In poche parole, il potere di un logo diminuisce se parliamo di grandi e note aziende.
Victoria Buchananan, ricercatrice strategica senior presso
Future Laboratory, ha detto:
"Le persone chiedono trasparenza e autenticità, il che significa che i marchi non possono contare solo sul patrimonio e sui loghi … La sfida per i marchi è trovare il modo di fornire valore in modi nuovi a un consumatore che sta diventando sempre più cinico".
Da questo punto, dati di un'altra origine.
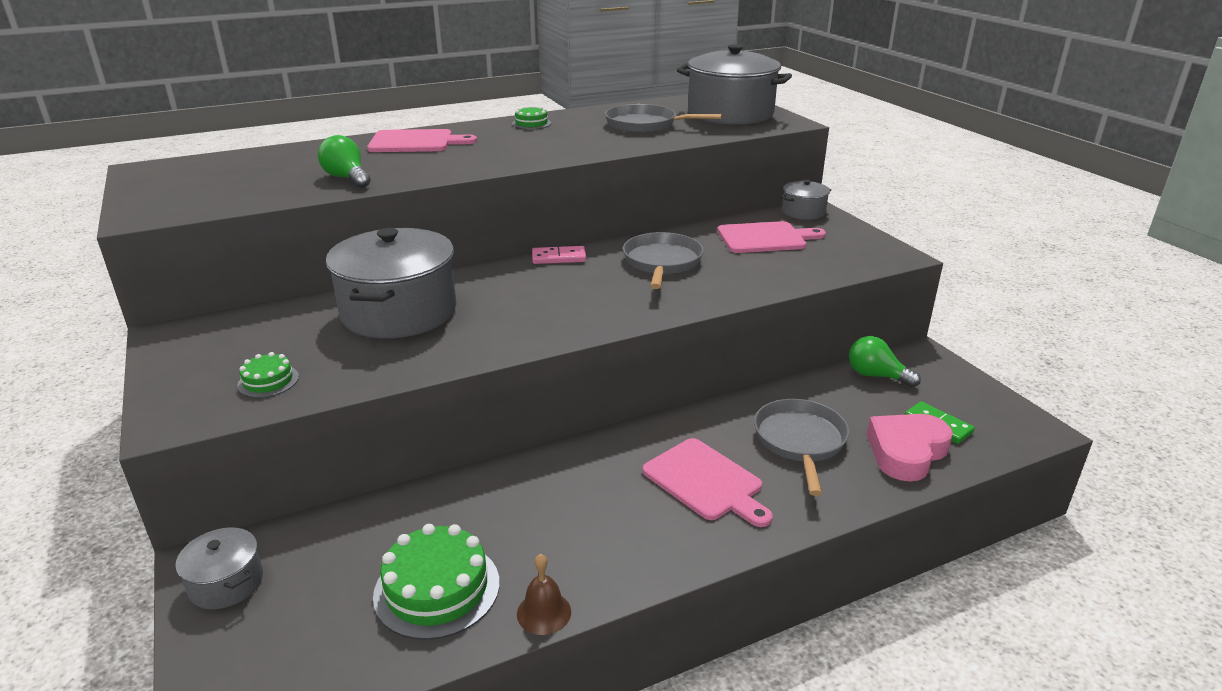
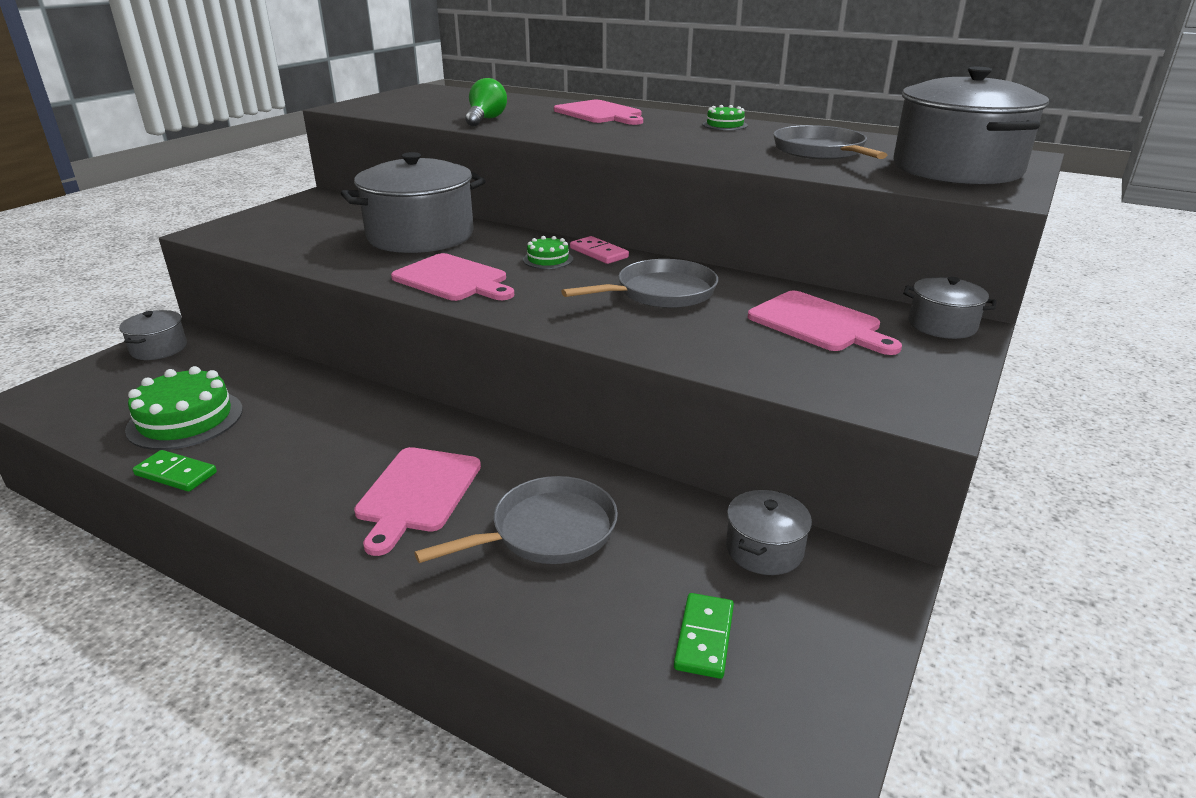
camera: 55 degrees right, 0 degrees up
green cake [237,352,299,398] -> green cake moved to [523,236,573,269]
brown bell [517,554,571,635] -> green domino [133,450,217,492]
green light bulb [849,336,921,388] -> grey pot [726,490,812,575]
pink heart [867,414,953,482] -> none
none -> pink cutting board [391,253,514,301]

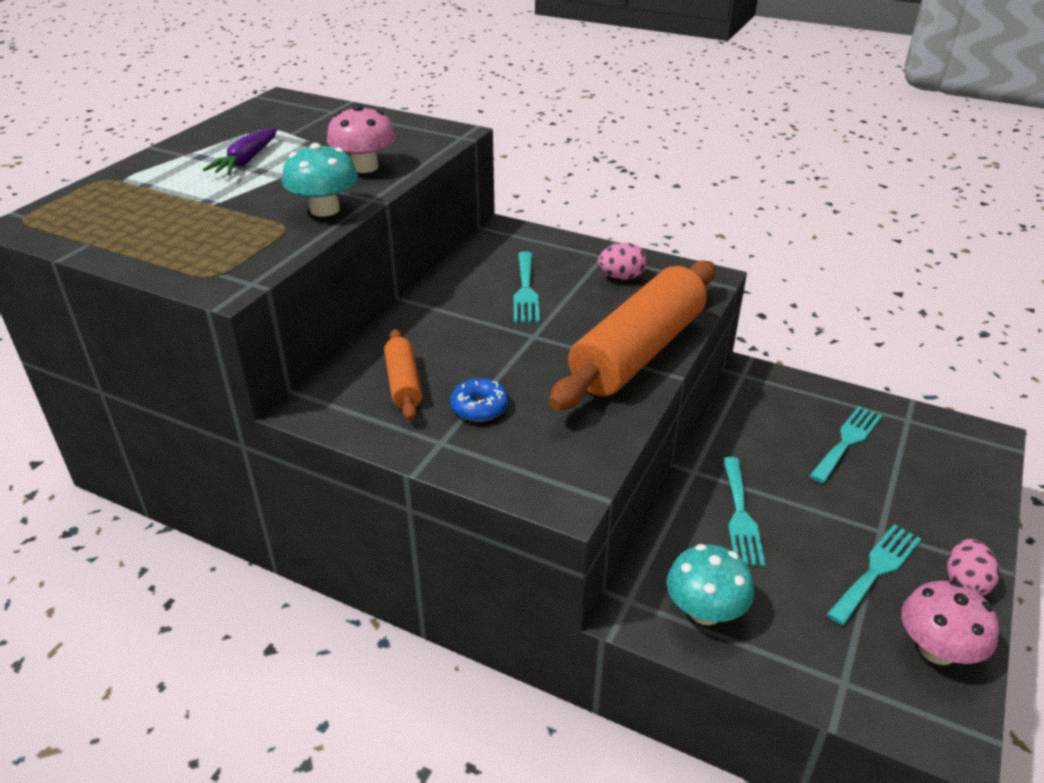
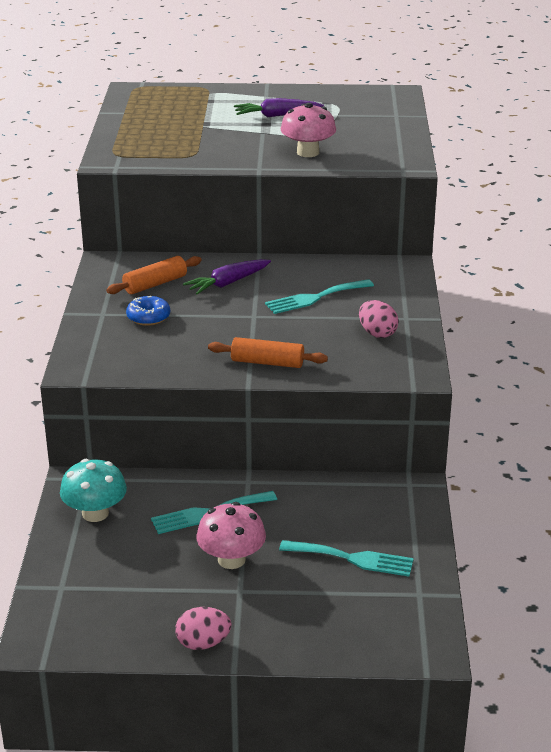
camera: 65 degrees right, 5 degrees down
turquoise mushroom [282,143,358,217] -> none
orange rolling pin [549,261,715,411] -> orange rolling pin [208,337,328,368], size x0.47
turquoise fork [827,525,921,625] -> none
pink mushroom [901,581,999,665] -> pink mushroom moved to [196,502,266,569]
none -> purple carrot [183,259,271,295]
Dello stesso parere è anche Jasmine De Bruycker che ritiene il de-branding la metodologia giusta per conquistare una clientela più consapevole. Per la ricercatrice e creative strategist presso Base Design non basta più focalizzarsi su logo o storytelling, meglio puntare su brand value come, ad esempio, la sostenibilità. Osman Ahmed in un articolo per BoF, ha scritto:
“Oggi, un logo è semplicemente un motivo estetico nell'arsenale dei codici aziendali di un designer”.
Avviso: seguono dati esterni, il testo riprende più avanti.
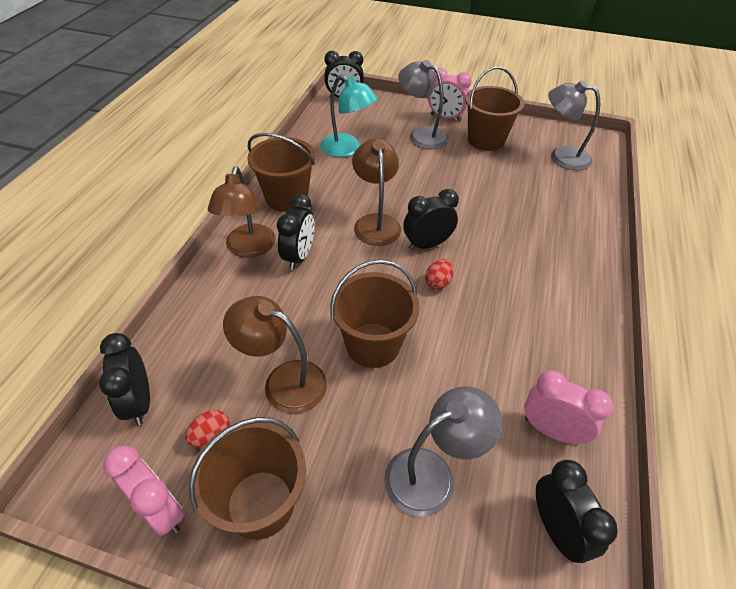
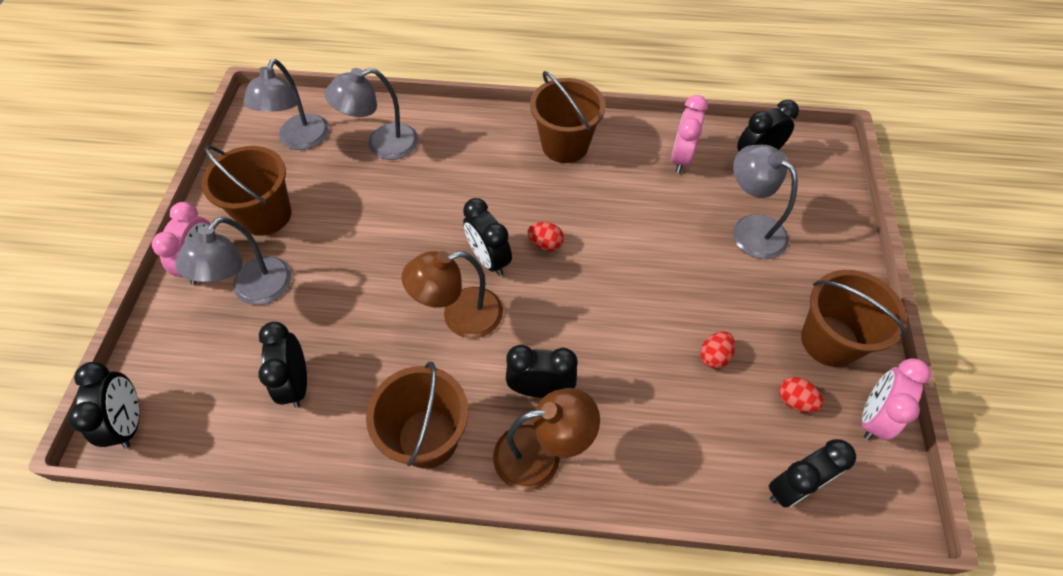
camera: 100 degrees left, 10 degrees up
brown lamp [223,296,327,414] -> red egg [700,331,735,369]
turquoise lamp [320,74,378,157] -> black clock [258,322,307,408]
brown bucket [330,260,420,368] -> brown bucket moved to [530,71,606,163]
none -> grey lamp [325,68,418,160]

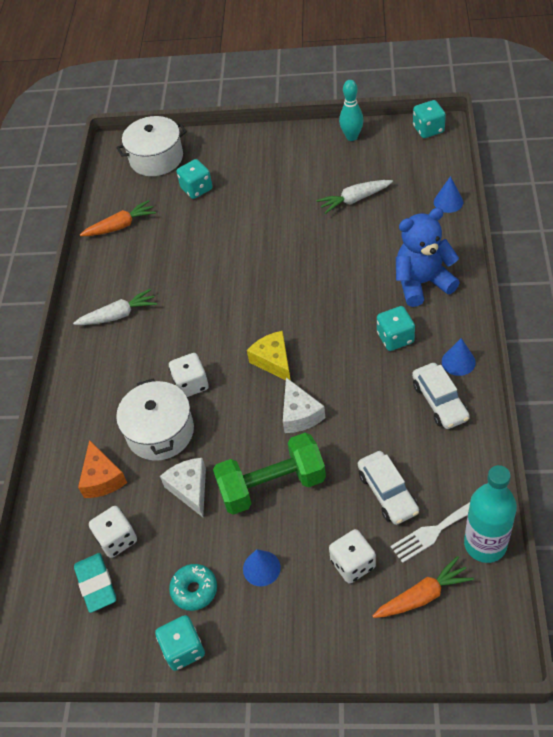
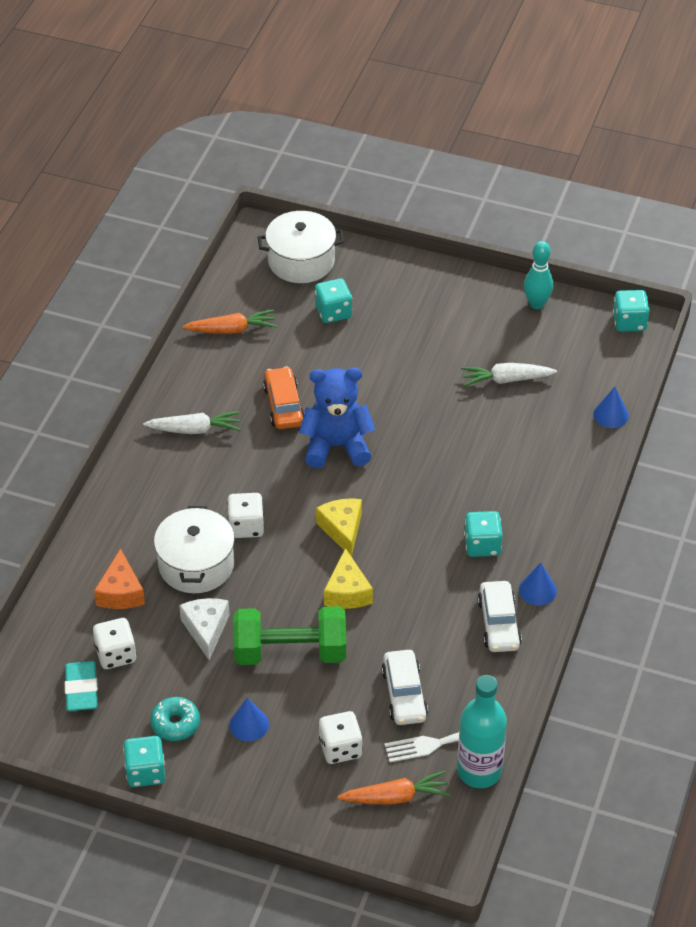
camera: 10 degrees right, 5 degrees down
white cheese [283,378,325,433] -> yellow cheese [324,548,373,609]
blue teddy bear [396,208,460,307] -> blue teddy bear moved to [299,367,375,468]
none -> orange car [263,366,304,429]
A livello grafico, questo nuovo approccio più essenziale e diretto è particolarmente diffuso tra i luxury brand. Negli ultimi anni questa categoria è stata impegnata in una considerevole ondata di rinnovamento di logo con una generale tendenza alla semplificazione del design. Colossi famosissimi come
Saint Laurent,
Calvin Klein,
Balenciaga,
Balmain e
Burberry hanno abbracciato, quasi sempre in concomitanza con l’arrivo di un nuovo direttore creativo, una nuova pulizia tipografica, con una particolare predilezione per un font Sans serif. Una scelta così diffusa che in molti hanno parlato di
perdita identità dei loghi, facilitata dal fatto che molte aziende si sono affidate per il loro restyling agli stessi creativi come
Peter Saville o lo studio tedesco
Bureau Borsche (autore, recentemente, anche del
nuovo logo di Marcelo Burlon County of Milan). I motivi di questa rivoluzione estetica minimalista sono diversi, tra i quali spiccano simboleggiare un nuovo inizio, offrire una maggiore chiarezza e leggibilità adatta ai dispositivi mobili.
Armin Vit, co-fondatore del sito editoriale
UnderConsideration, ha confermato che modifiche al logo possono servire come “un'indicazione pubblica ai consumatori che qualcosa è diverso e che dovrebbero prestare attenzione”. Ed ha aggiunto:
“Quando c'è un nuovo direttore creativo con una nuova visione dei prodotti, un modo 'facile' per comunicare questo è con un cambio di logo che, si spera, stimola sia le vendite che l'interesse dei media”.
Tornando alla ricerca della Harvard Business Review, emerge che ogni marchio funziona nel contesto della propria categoria e dei concorrenti:
“I loghi descrittivi funzionano meglio per le aziende più piccole e sconosciute, perché stabiliscono i loro marchi come affidabili - anche per i consumatori che non ne hanno mai sentito parlare. Ma per le grandi e note aziende, il valore dei loghi descrittivi diminuisce: Le persone o si fidano o no dei grandi marchi e i loghi non sono in grado di fare la differenza.”